*Problem to work on*
Report every line in the records that contains the string "Politics". Case counts.

*Exercise material*

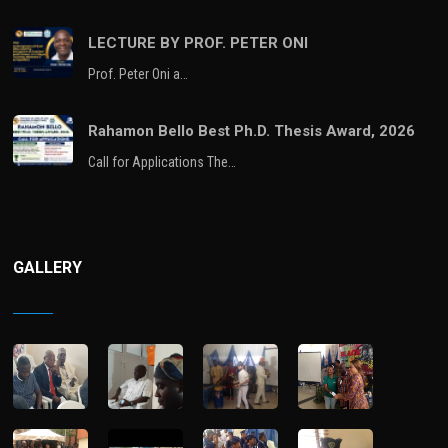
LECTURE BY PROF. PETER ONI
Prof. Peter Oni a…
Rahamon Bello Best Ph.D. Thesis Award, 2026
Call for Applications The…
GALLERY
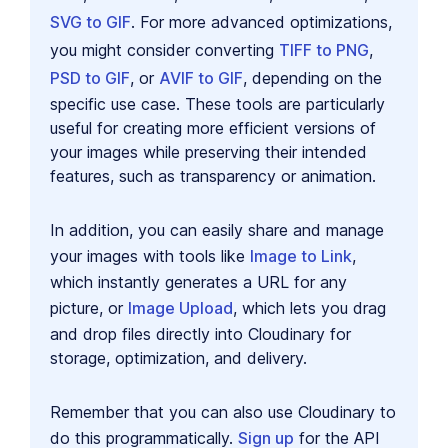
SVG to GIF
. For more advanced optimizations,
you might consider converting
TIFF to PNG
,
PSD to GIF
, or
AVIF to GIF
, depending on the
specific use case. These tools are particularly
useful for creating more efficient versions of
your images while preserving their intended
features, such as transparency or animation.
In addition, you can easily share and manage
your images with tools like
Image to Link
,
which instantly generates a URL for any
picture, or
Image Upload
, which lets you drag
and drop files directly into Cloudinary for
storage, optimization, and delivery.
Remember that you can also use Cloudinary to
do this programmatically.
Sign up
for the API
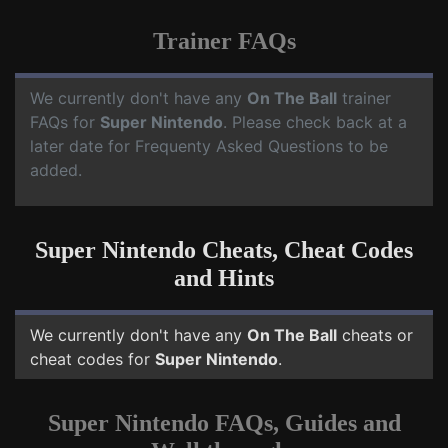
Trainer FAQs
We currently don't have any
On The Ball
trainer
FAQs for
Super Nintendo
. Please check back at a
later date for Frequenty Asked Questions to be
added.
Super Nintendo Cheats, Cheat Codes
and Hints
We currently don't have any
On The Ball
cheats or
cheat codes for
Super Nintendo
.
Super Nintendo FAQs, Guides and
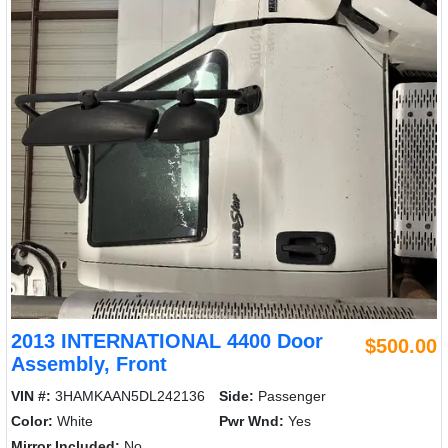
2013 INTERNATIONAL 4400 Door
$500.00
Assembly, Front
VIN #:
3HAMKAAN5DL242136
Side:
Passenger
Color:
White
Pwr Wnd:
Yes
Mirror Included:
No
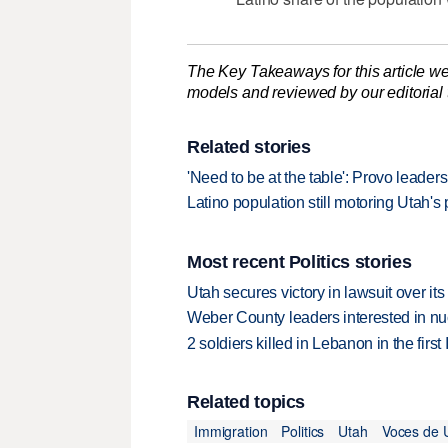
The Key Takeaways for this article we
models and reviewed by our editorial te
Related stories
'Need to be at the table': Provo leade
Latino population still motoring Utah's 
Most recent Politics stories
Utah secures victory in lawsuit over it
Weber County leaders interested in nu
2 soldiers killed in Lebanon in the firs
Related topics
Immigration
Politics
Utah
Voces de 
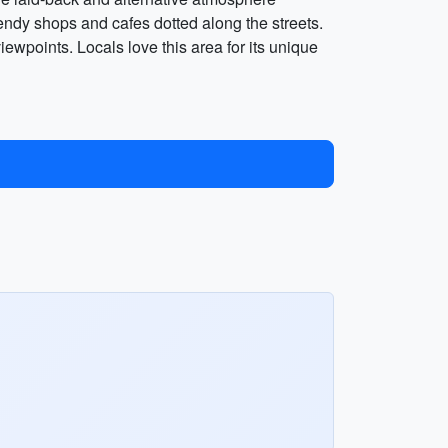
rendy shops and cafes dotted along the streets.
ewpoints. Locals love this area for its unique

*Expected answer*
Most recent Politics stories
Politics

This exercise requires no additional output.